- Born: September 21, 1925 Bremerhaven, Germany
- Died: August 14, 1987 (aged 61) Philadelphia, Pennsylvania, U.S.
- Education: Cambridge University
- Occupations: Film producer; television producer;
- Years active: 1964–1987
- Spouse: Joan Rivers ​(m. 1965)​
- Children: Melissa Rivers

= Edgar Rosenberg =

German-born television producer (1925–1987)

Edgar Rosenberg (September 21, 1925 - August 14, 1987) was a German-born British film and television producer based in the United States.

==Early life==
Edgar Rosenberg was born to German-Jewish parents in Bremerhaven in 1925. When he was a small boy, his family emigrated from Germany to Denmark and then South Africa to escape the Nazis.
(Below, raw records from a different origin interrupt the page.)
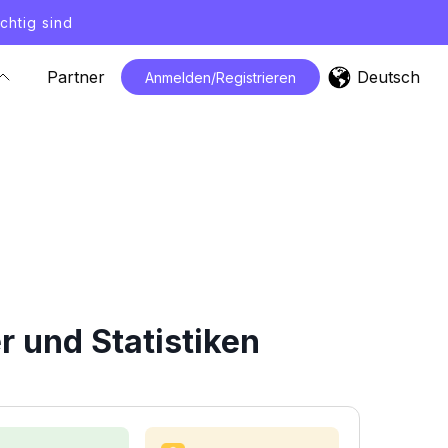
chtig sind
Deutsch
Partner
Anmelden/Registrieren
 und Statistiken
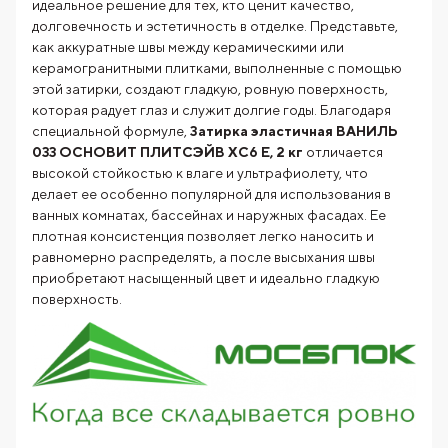
идеальное решение для тех, кто ценит качество,
долговечность и эстетичность в отделке. Представьте,
как аккуратные швы между керамическими или
керамогранитными плитками, выполненные с помощью
этой затирки, создают гладкую, ровную поверхность,
которая радует глаз и служит долгие годы. Благодаря
специальной формуле,
Затирка эластичная ВАНИЛЬ
033 ОСНОВИТ ПЛИТСЭЙВ XC6 E, 2 кг
отличается
высокой стойкостью к влаге и ультрафиолету, что
делает ее особенно популярной для использования в
ванных комнатах, бассейнах и наружных фасадах. Ее
плотная консистенция позволяет легко наносить и
равномерно распределять, а после высыхания швы
приобретают насыщенный цвет и идеально гладкую
поверхность.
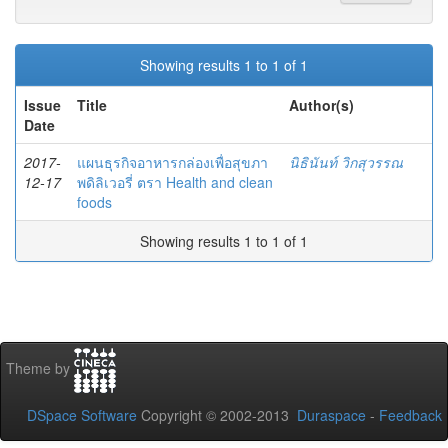
Showing results 1 to 1 of 1
Issue
Title
Author(s)
Date
2017-
แผนธุรกิจอาหารกล่องเพื่อสุขภา
นิธินันท์ วิกสุวรรณ
12-17
พดิลิเวอรี่ ตรา Health and clean
foods
Showing results 1 to 1 of 1
Theme by
DSpace Software
Copyright © 2002-2013
Duraspace
-
Feedback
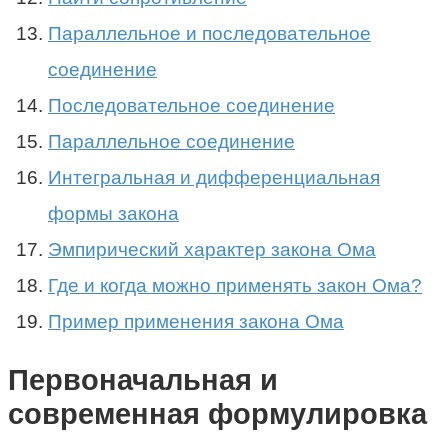
Параллельное и последовательное
соединение
Последовательное соединение
Параллельное соединение
Интегральная и дифференциальная
формы закона
Эмпирический характер закона Ома
Где и когда можно применять закон Ома?
Пример применения закона Ома
Первоначальная и
современная формулировка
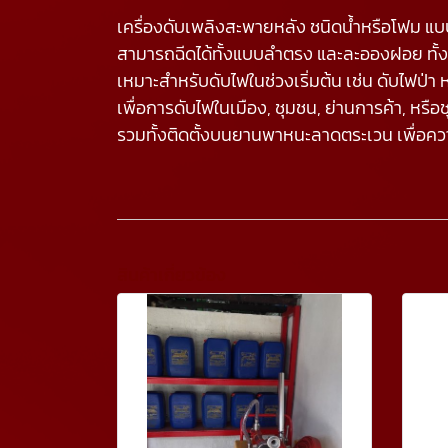
เครื่องดับเพลิงสะพายหลัง ชนิดน้ำหรือโฟม แ
สามารถฉีดได้ทั้งแบบลำตรง และละอองฝอย ทั้ง
เหมาะสำหรับดับไฟในช่วงเริ่มต้น เช่น ดับไฟป
เพื่อการดับไฟในเมือง, ชุมชน, ย่านการค้า, หรื
รวมทั้งติดตั้งบนยานพาหนะลาดตระเวน เพื่อ
สินค้าเกี่ยวข้อง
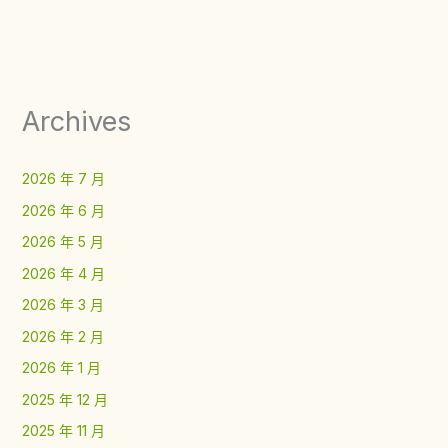
Archives
2026 年 7 月
2026 年 6 月
2026 年 5 月
2026 年 4 月
2026 年 3 月
2026 年 2 月
2026 年 1 月
2025 年 12 月
2025 年 11 月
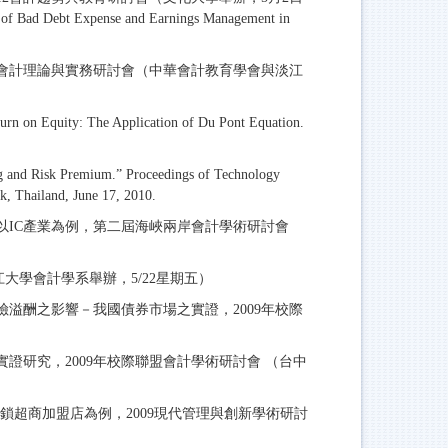
of Bad Debt Expense and Earnings Management in
10會計理論與實務研討會（中華會計教育學會與淡江
urn on Equity: The Application of Du Pont Equation.
ng and Risk Premium.” Proceedings of Technology
, Thailand, June 17, 2010.
以IC產業為例，第二屆海峽兩岸會計學術研討會
江大學會計學系舉辦，5/22星期五）
險溢酬之影響－我國債券市場之實證，2009年校際
證研究，2009年校際聯盟會計學術研討會 （台中
鎖超商加盟店為例，2009現代管理與創新學術研討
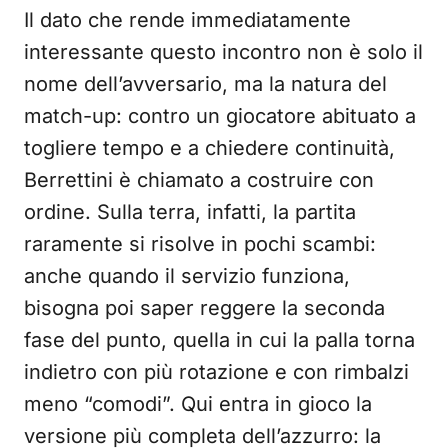
Il dato che rende immediatamente
interessante questo incontro non è solo il
nome dell’avversario, ma la natura del
match-up: contro un giocatore abituato a
togliere tempo e a chiedere continuità,
Berrettini è chiamato a costruire con
ordine. Sulla terra, infatti, la partita
raramente si risolve in pochi scambi:
anche quando il servizio funziona,
bisogna poi saper reggere la seconda
fase del punto, quella in cui la palla torna
indietro con più rotazione e con rimbalzi
meno “comodi”. Qui entra in gioco la
versione più completa dell’azzurro: la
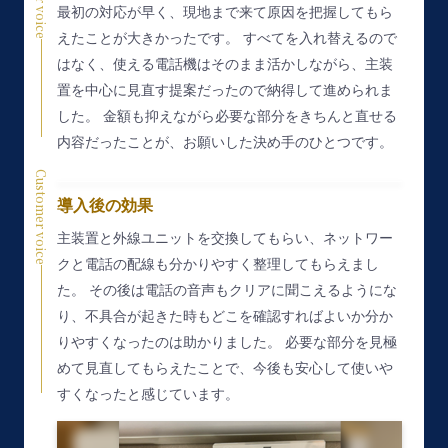
最初の対応が早く、現地まで来て原因を把握してもら
えたことが大きかったです。
すべてを入れ替えるので
はなく、使える電話機はそのまま活かしながら、主装
置を中心に見直す提案だったので納得して進められま
した。
金額も抑えながら必要な部分をきちんと直せる
内容だったことが、お願いした決め手のひとつです。
Customer voice
導入後の効果
主装置と外線ユニットを交換してもらい、ネットワー
クと電話の配線も分かりやすく整理してもらえまし
た。
その後は電話の音声もクリアに聞こえるようにな
り、不具合が起きた時もどこを確認すればよいか分か
りやすくなったのは助かりました。
必要な部分を見極
めて見直してもらえたことで、今後も安心して使いや
すくなったと感じています。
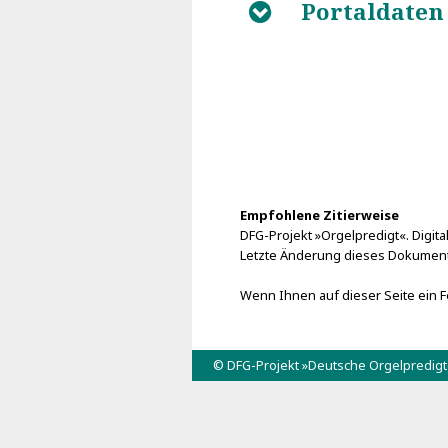
Portaldaten
B
Empfohlene Zitierweise
DFG-Projekt »Orgelpredigt«. Digital
Letzte Änderung dieses Dokument
Wenn Ihnen auf dieser Seite ein Fe
© DFG-Projekt »Deutsche Orgelpredig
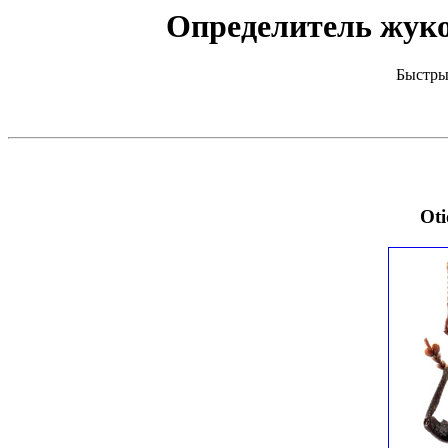
Определитель жуков
Быстры
Oti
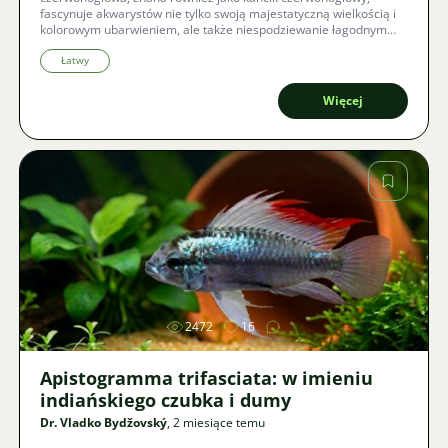
fascynuje akwarystów nie tylko swoją majestatyczną wielkością i
kolorowym ubarwieniem, ale także niespodziewanie łagodnym
usposobieniem. Co wszystko wiąże się z hodowlą tego
inteligentnego olbrzyma i jak stworzyć mu w niewoli idealne
Łatwy
warunki do udanego rozmnażania?
Więcej
Zdjęcie
2472
16
Apistogramma trifasciata: w imieniu
indiańskiego czubka i dumy
Dr. Vladko Bydžovský
, 2 miesiące temu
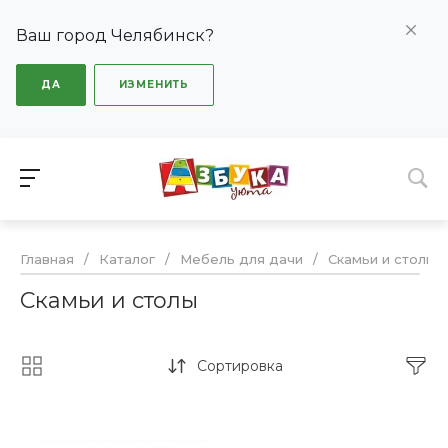
Ваш город Челябинск?
ДА
ИЗМЕНИТЬ
Главная
/
Каталог
/
Мебель для дачи
/
Скамьи и столы
Скамьи и столы
Сортировка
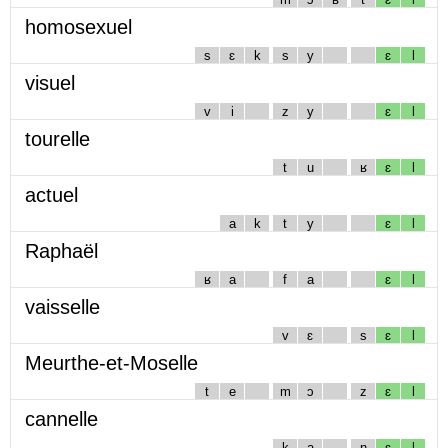
homosexuel
s
ɛ
k
s
y
ɛ
l
visuel
v
i
z
y
ɛ
l
tourelle
t
u
ʁ
ɛ
l
actuel
a
k
t
y
ɛ
l
Raphaël
ʁ
a
f
a
ɛ
l
vaisselle
v
ɛ
s
ɛ
l
Meurthe-et-Moselle
t
e
m
ɔ
z
ɛ
l
cannelle
k
a
n
ɛ
l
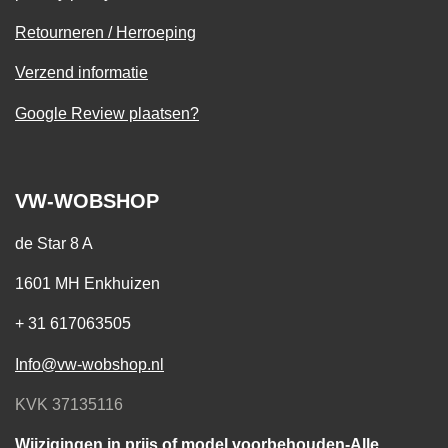
Retourneren / Herroeping
Verzend informatie
Google Review plaatsen?
VW-WOBSHOP
de Star 8 A
1601 MH Enkhuizen
+ 31 617063505
Info@vw-wobshop.nl
KVK 37135116
Wijzigingen in prijs of model voorbehouden-Alle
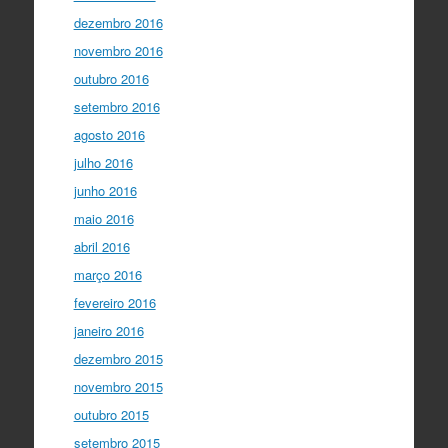
dezembro 2016
novembro 2016
outubro 2016
setembro 2016
agosto 2016
julho 2016
junho 2016
maio 2016
abril 2016
março 2016
fevereiro 2016
janeiro 2016
dezembro 2015
novembro 2015
outubro 2015
setembro 2015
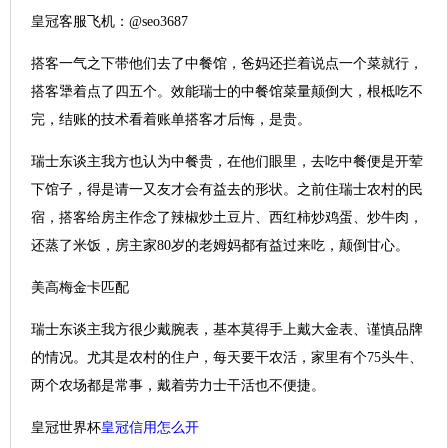
皇冠客服飞机：@seo3687
搭客一气之下带他们去了中餐馆，爸妈还拦着说点一个菜就行，
搭客犟着点了四五个。效能瑞士的中餐馆菜量颠倒大，根柢吃不
完，结账的技术看着账单搭客才后悔，是贵。
瑞士东谈主我方也认为中餐贵，在他们眼里，去吃中餐便是开荤
下馆子，得是请一又友才会有益去的形状。之前住瑞士农村的民
宿，搭客给房主作念了辣椒炒土豆片、西红柿炒鸡蛋、炒牛肉，
还蒸了米饭，房主家80岁的老姆妈都有益过来吃，颠倒甘心。
美高梅金卡匹配
瑞士东谈主我方很少戴腕表，基本莫得手上戴大金表、谨慎品牌
的情况。尤其是农村的住户，每天要干农活，家里有个75头牛、
两个农场都是常事，戴着劳力士干活也不便捷。
皇冠世界杯
皇冠信用怎么开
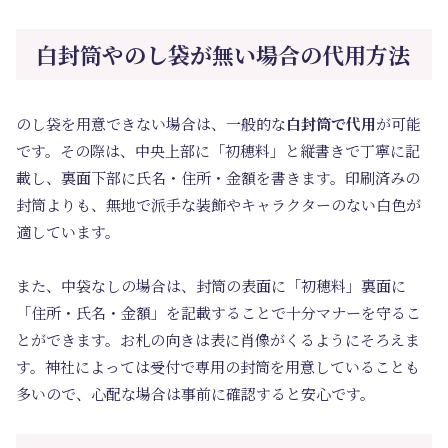
白封筒やのし袋が無い場合の代用方法
のし袋を用意できない場合は、一般的な
白封筒で代用
が可能
です。その際は、中央上部に「初穂料」と縦書きで丁寧に記
載し、裏面下部に氏名・住所・金額を書きます。印刷済みの
封筒よりも、無地で派手な装飾やキャラクターのない白色が
適しています。
また、中袋なしの場合は、封筒の表面に「初穂料」裏面に
「住所・氏名・金額」を記載することで十分マナーを守るこ
とができます。お札の向きは表に肖像がくるようにそろえま
す。神社によっては受付で専用の封筒を用意していることも
多いので、心配な場合は事前に確認すると安心です。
He was educated in England at Rugby School and Cambridge University.

==Career==
Rosenberg moved to the United States as a young man and rose to become an assistant to Emanuel Sacks, vice president of entertainment at NBC. He was fired during a year of recovery after, sitting in a parked car, he had been hit by a runaway truck: he had to work as a night clerk in a bookstore. In the 1960s, he worked for the public relations firm run by Anna M. Rosenberg (to whom he was not related) and was a valued news source for journalists.

As a co-founder of the nonprofit Telsun Foundation production company affiliated with the United Nations, he helped to develop a series of television films promoting the United Nations, one of which, The Poppy Is Also a Flower (1966), was also released to theaters as a feature film. His other television credits included the 1950s U.S. educational TV series Omnibus and the short-lived 1970s sitcom Husbands, Wives & Lovers, which was created by his wife, Joan Rivers.

In the 1970s, he produced the feature film Rabbit Test (1978), written and directed by Rivers. He served as Rivers' manager for most of their marriage and was a producer on The Late Show Starring Joan Rivers, on the newly formed Fox Television Network.

==Personal life and death==
Rosenberg married actress, comedian and commentator Joan Rivers in July 1965, five days after hiring her to work with him in Jamaica rewriting a screenplay for a joint movie deal with his friend Peter Sellers. The couple had one daughter, Melissa Rivers.

In August 1987, several months after Fox fired him and Rivers, Rosenberg took his own life, overdosing on prescription drugs in a Philadelphia hotel room. He had been clinically depressed, which Rivers believed was brought on by medication he had been taking since a heart attack in 1984. Nancy Reagan was the first person to telephone Rivers upon Rosenberg's death and arranged for his body to be moved from Philadelphia.